Hongkongers’ strong avoidance of pandemic news, revealed in the study, had far-reaching implications for public health, scholars and health experts warned.

The research, conducted last August, involved 4,094 respondents in Hong Kong and Beijing, where a “dynamic zero-Covid” policy prevailed, Singapore which adopted a “living with the virus” attitude, and Taipei which overcame its first outbreak that struck later than most parts of the world.
Singapore adopted a “living with the virus” attitude.


More than 60 per cent across all four cities “agreed” or “strongly agreed” that they faced too much information or news about Covid-19 on social media, and over 40 per cent “agreed” or “strongly agreed” that they preferred not to think about the pandemic.

Hong Kong respondents reported the highest level of information avoidance followed by those in Beijing, Singapore and Taipei.

Men and adults over 47 years old were more likely to avoid news than women and younger adults.

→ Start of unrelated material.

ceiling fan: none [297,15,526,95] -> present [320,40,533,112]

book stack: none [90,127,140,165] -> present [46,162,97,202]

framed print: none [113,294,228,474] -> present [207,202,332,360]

“When information about Covid-19 became too much, respondents quit,” the study found. “Public institutions involved in the prevention and control of pandemics need to consider setting a limit to the amount of information they send out for public consumption.”

Speaking to the Post, Wei said Hong Kong turned up on top partly because of prevailing mistrust in government following the 2019 social unrest, which resulted in a general resistance to official information, especially among young people.

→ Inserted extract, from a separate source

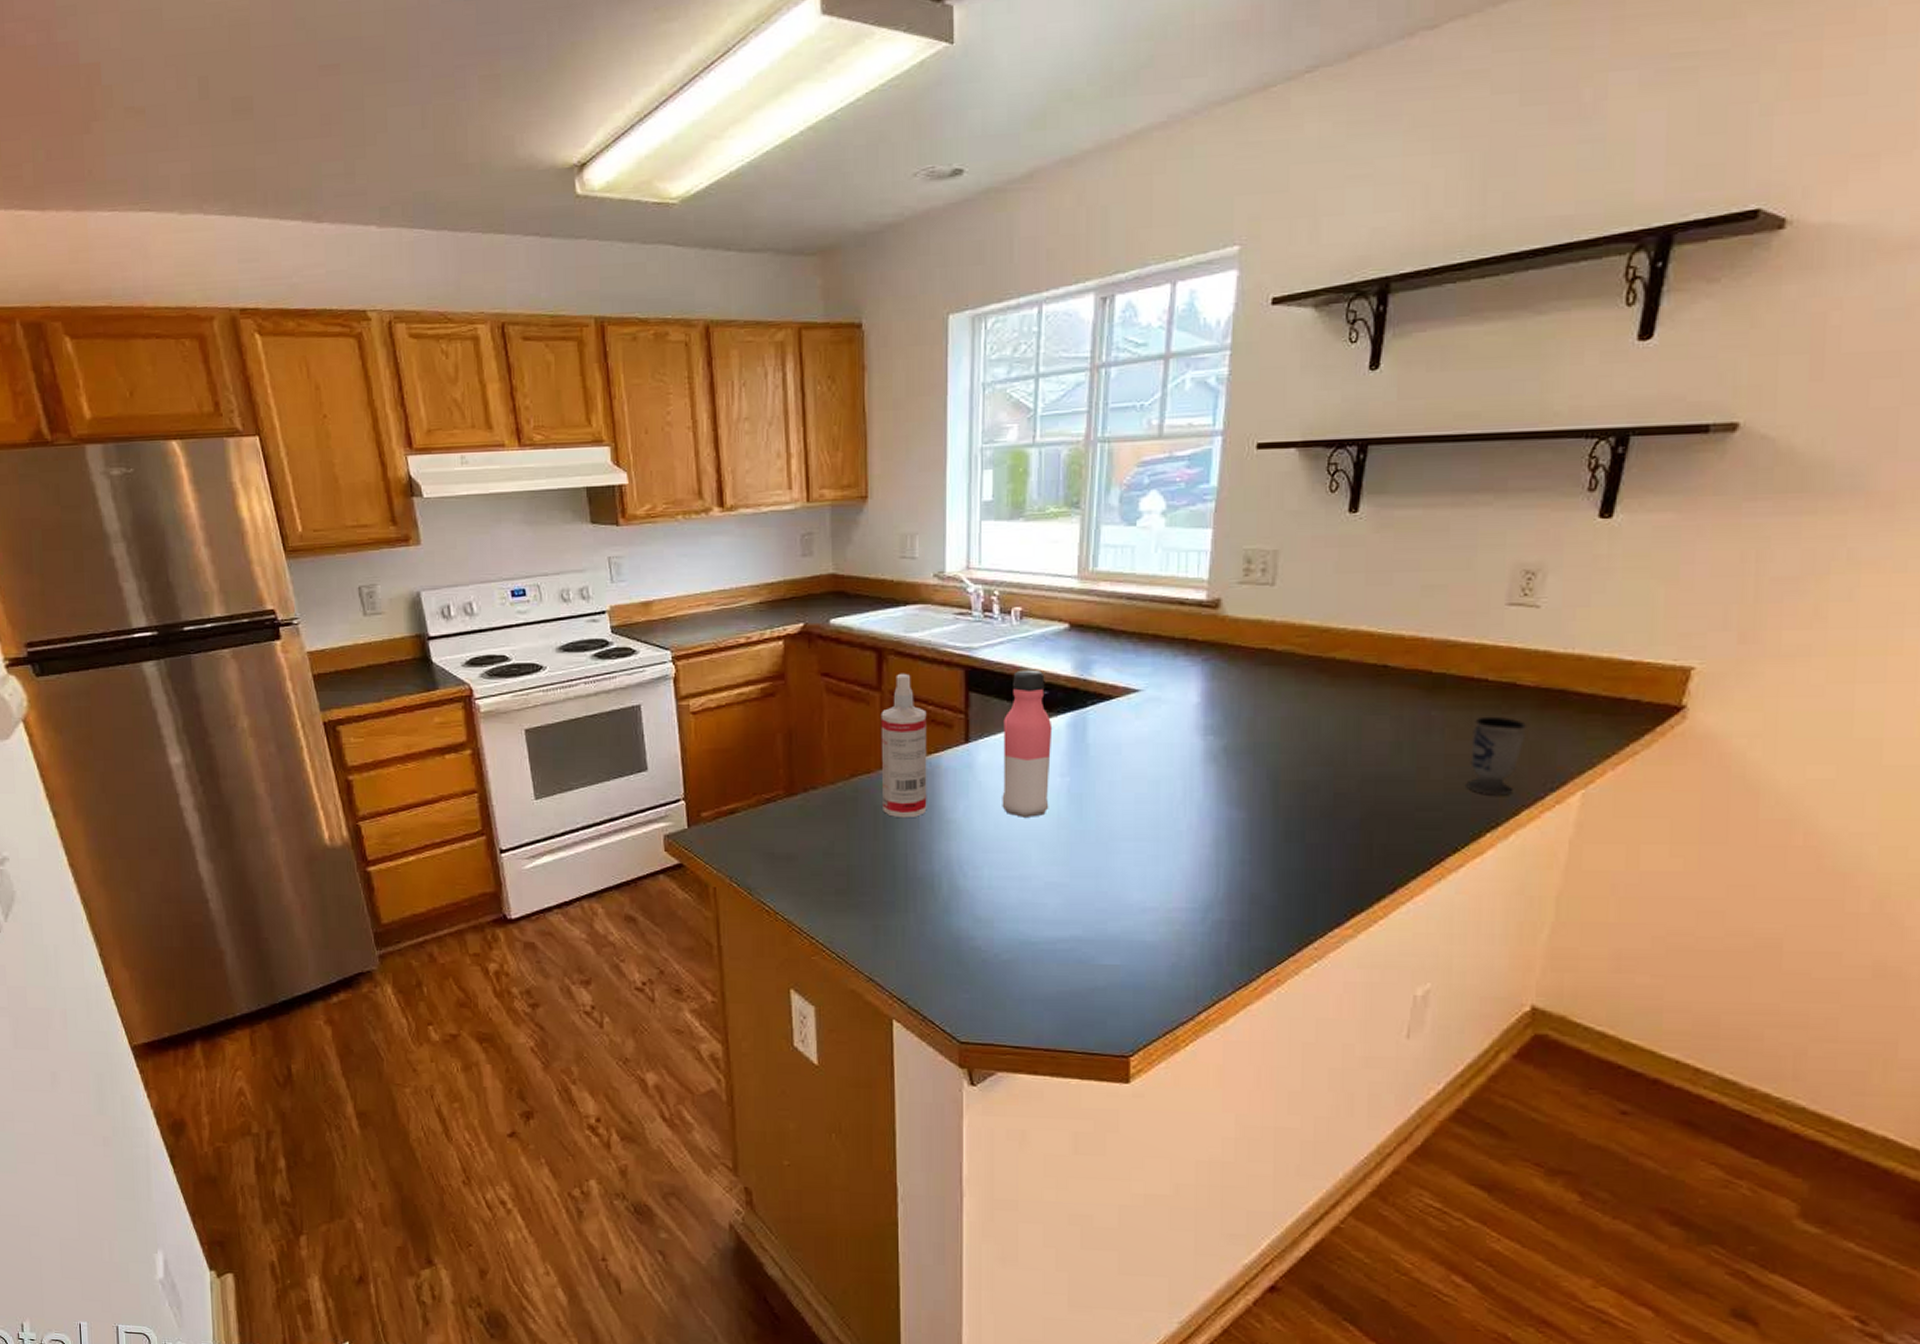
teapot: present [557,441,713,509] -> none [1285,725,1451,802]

Frequent exposure of misinformation made matters worse, pushing people to avoid pandemic news altogether, the study found.

During a focus group discussion held as part of the study, a 52-year-old woman in Hong Kong said she experienced “pandemic fatigue” from the unending messages arriving on her phone.

“If they are about numbers, such as how many are infected and how many die every day, I’ll clear all these messages immediately,” she said. “There’s been no improvement for the past two years, why tell me the numbers?”

Hong Kong experienced its fifth and deadliest wave of Covid-19 cases through the early part of last year, with daily infections peaking at close to 80,000 in March, overwhelming the public healthcare system.

In September, as the situation stabilised, the city’s health authorities stopped holding daily epidemic press conferences and eased some travel restrictions, although some of the world’s most stringent social-distancing rules remained in place.

Around the same time, Beijing upheld its strict containment and testing policy, whereas Singapore lifted almost all Covid-19 measures to woo visitors regardless of their vaccination status, with quarantine-free travel.

Taiwan was finding a middle ground in reopening after being able to keep the pandemic largely at bay with an approach that emphasised tracking and isolating.

Professor Katherine Chen Yi-ning, a Taiwan scholar who researched agenda-setting amid the epidemic, said residents of the self-ruled island tended to seek Covid-19 news more actively because they were eager to find out about reopening policies.

People line up to get tested for Covid-19 in Taiwan.


She noted that residents were keen to follow news in Japan, which was planning to scrap pre-departure tests for arrivals, and the United States, which had already done so.

“Citizens’ eagerness to look for ‘good news’ about reopening was relatively strong, but Taiwan had its own problems that caused people to be fatigued by official health information,” she said.

Chen, who is dean of the college of communication of National Chengchi University in Taipei, referred to Taiwanese officials’ ambiguous excuses after failing to procure mRNA vaccines in a timely manner, and recalled that it sparked a public outcry and made people feel fed up with Covid-19 news.

Taiwan’s daily pandemic press conferences to relay Covid-19 information gradually contributed to news avoidance too, as “people no longer paid attention to mere numbers of new infections”.

Infectious disease specialist Dr Leung Chi-chiu said the outcome of the study showed that officials and public institutions should avoid delivering an information overload and unclear policy messages in future crises.

“Hongkongers’ strong lack of interest and pandemic fatigue offer a warning for all governments to ensure people are precisely informed without regarding health information as a burden,” he said.